Challenge: Please rewrite the entries below with each "pose" swapped for "camera", keeping everything else unchanged and omitting the pictures.

Records for the task:

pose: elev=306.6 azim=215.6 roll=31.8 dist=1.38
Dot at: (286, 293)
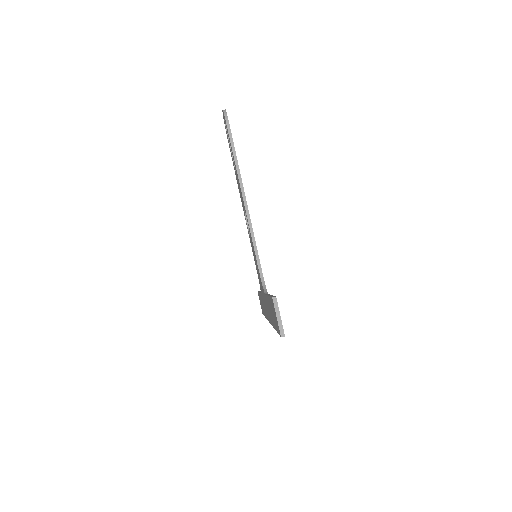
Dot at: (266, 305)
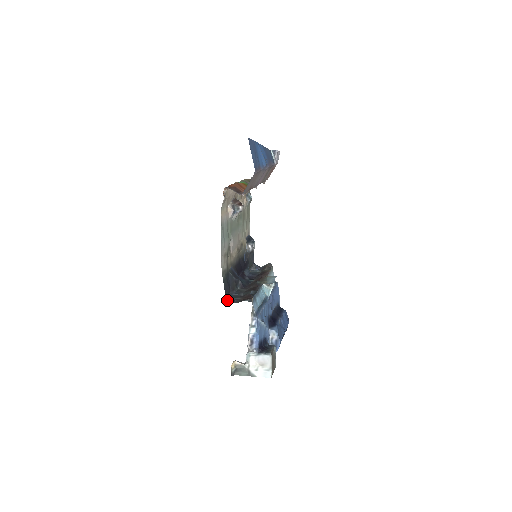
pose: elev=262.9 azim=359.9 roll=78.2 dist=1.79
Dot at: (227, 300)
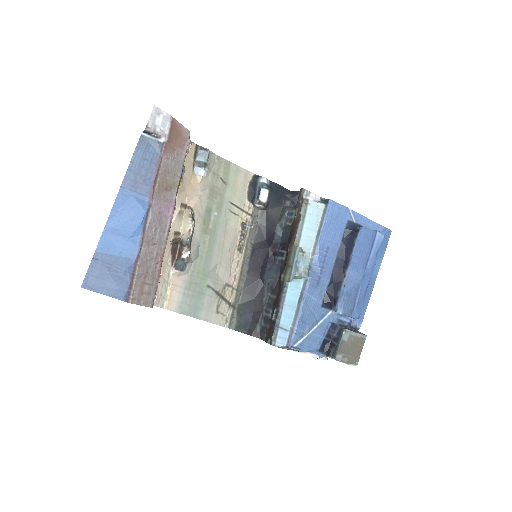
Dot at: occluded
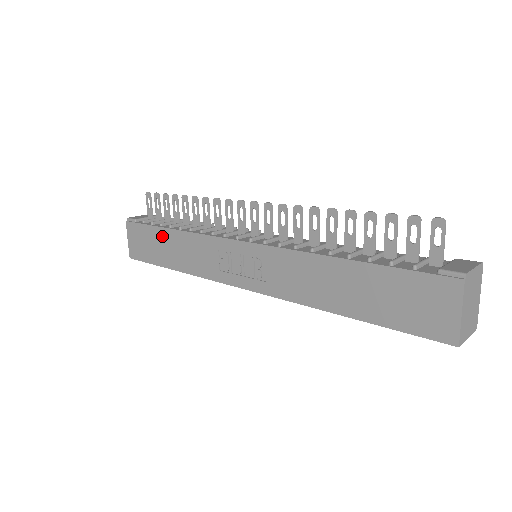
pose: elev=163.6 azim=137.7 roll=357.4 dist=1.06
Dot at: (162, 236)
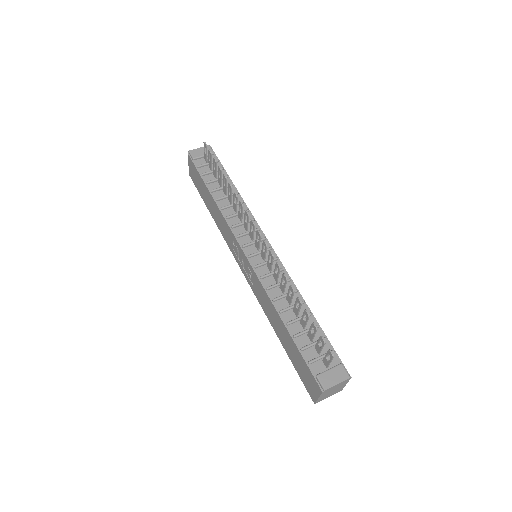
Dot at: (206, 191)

Exercise response:
camera: elev=306.6 azim=215.6 roll=31.8 dist=1.38
Dot at: (286, 293)
Dot at: (266, 305)
camera: elev=262.9 azim=359.9 roll=78.2 dist=1.79
Dot at: (227, 300)
Dot at: occluded
camera: elev=163.6 azim=137.7 roll=357.4 dist=1.06
Dot at: (162, 236)
Dot at: (206, 191)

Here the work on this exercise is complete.